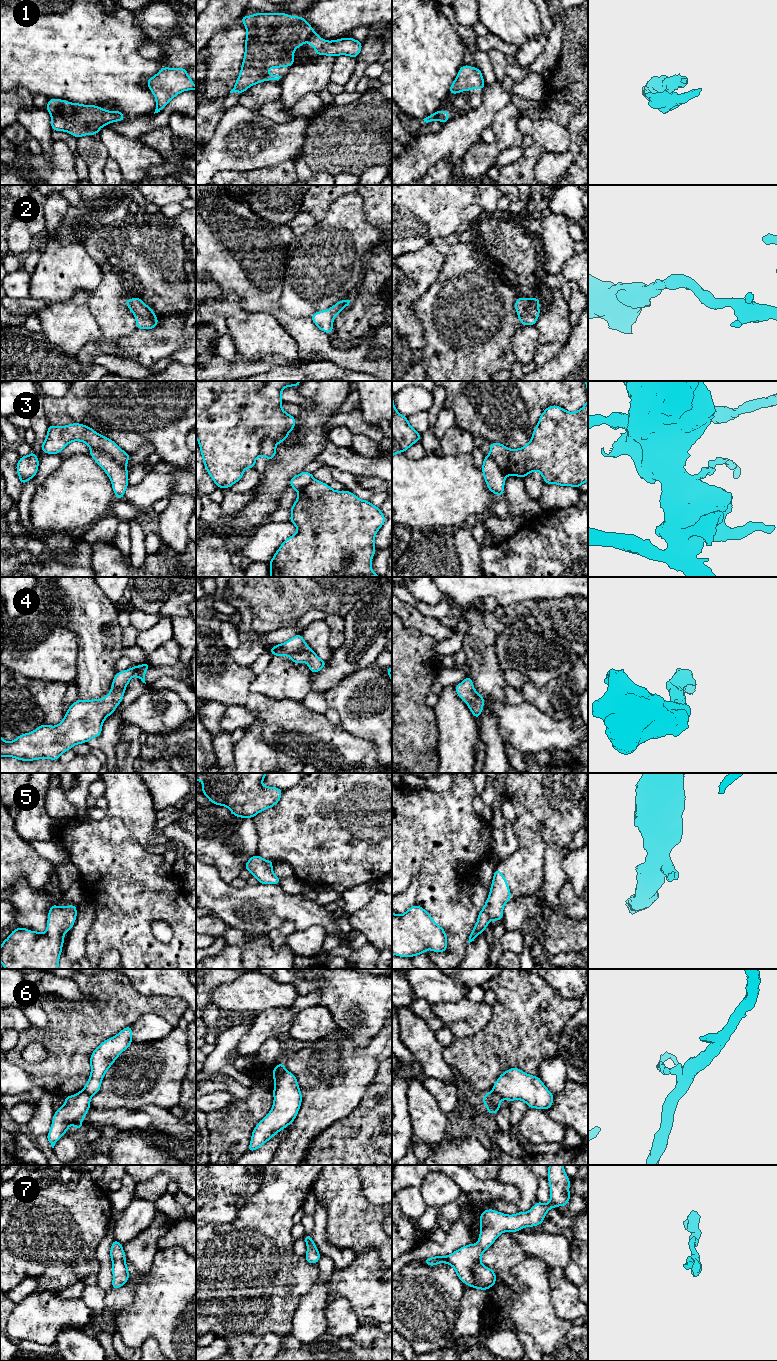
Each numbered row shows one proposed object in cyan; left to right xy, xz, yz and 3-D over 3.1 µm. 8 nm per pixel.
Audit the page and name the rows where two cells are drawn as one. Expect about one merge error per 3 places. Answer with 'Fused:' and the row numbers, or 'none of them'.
Fused: 1, 3, 6

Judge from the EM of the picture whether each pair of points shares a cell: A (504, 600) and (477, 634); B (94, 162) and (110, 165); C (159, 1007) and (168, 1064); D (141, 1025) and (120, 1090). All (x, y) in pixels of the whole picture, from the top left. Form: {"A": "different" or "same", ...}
{"A": "different", "B": "different", "C": "different", "D": "different"}

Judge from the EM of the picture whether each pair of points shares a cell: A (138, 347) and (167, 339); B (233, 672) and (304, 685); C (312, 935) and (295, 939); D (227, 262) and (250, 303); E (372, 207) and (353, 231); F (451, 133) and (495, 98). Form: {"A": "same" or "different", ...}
{"A": "same", "B": "different", "C": "same", "D": "same", "E": "different", "F": "same"}

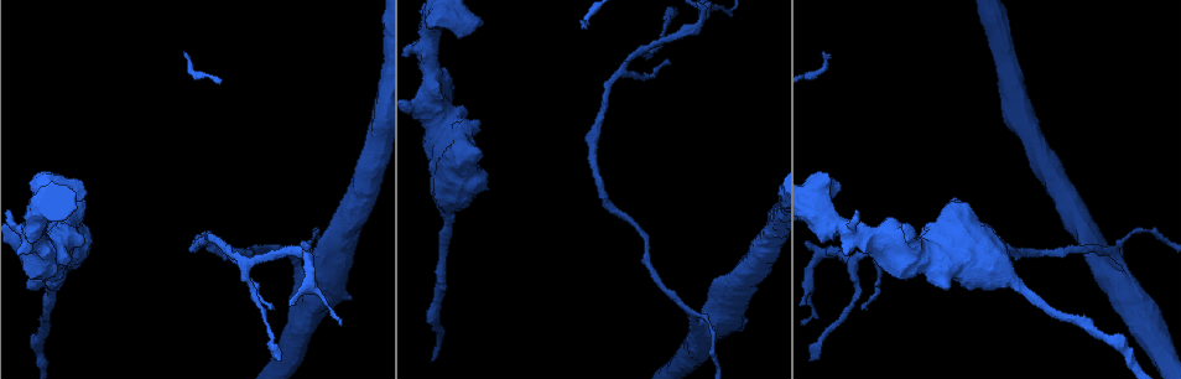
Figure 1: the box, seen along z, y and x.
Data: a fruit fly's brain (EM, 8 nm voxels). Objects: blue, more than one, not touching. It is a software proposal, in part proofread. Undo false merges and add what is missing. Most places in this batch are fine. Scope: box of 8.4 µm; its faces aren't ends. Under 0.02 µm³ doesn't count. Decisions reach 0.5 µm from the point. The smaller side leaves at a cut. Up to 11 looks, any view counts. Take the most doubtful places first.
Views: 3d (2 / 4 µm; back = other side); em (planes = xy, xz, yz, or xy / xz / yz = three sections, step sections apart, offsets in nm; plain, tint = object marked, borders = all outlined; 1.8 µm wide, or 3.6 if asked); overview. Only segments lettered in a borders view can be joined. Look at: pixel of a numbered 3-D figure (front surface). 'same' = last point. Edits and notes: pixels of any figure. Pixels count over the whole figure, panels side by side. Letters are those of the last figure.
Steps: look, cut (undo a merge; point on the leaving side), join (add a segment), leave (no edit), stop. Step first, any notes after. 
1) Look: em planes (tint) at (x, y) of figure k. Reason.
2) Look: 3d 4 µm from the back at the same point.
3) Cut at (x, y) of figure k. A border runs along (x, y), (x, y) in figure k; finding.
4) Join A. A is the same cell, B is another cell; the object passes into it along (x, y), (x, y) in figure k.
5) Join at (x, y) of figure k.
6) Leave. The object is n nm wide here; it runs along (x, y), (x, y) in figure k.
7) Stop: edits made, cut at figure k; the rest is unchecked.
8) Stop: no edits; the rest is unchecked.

Look: 3d 4 µm at (704, 322) of figure 1. Two arms at a narrow angle.

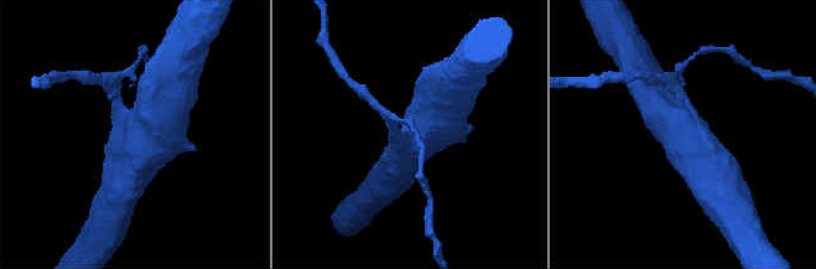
□ □ □ □ □ □ □
• _TASK INSTRUCTIONS_: Look through the entries above and copy each line that has "runs" in it.

• _PROBLEM SOLUTION_:
3) Cut at (x, y) of figure k. A border runs along (x, y), (x, y) in figure k; finding.
6) Leave. The object is n nm wide here; it runs along (x, y), (x, y) in figure k.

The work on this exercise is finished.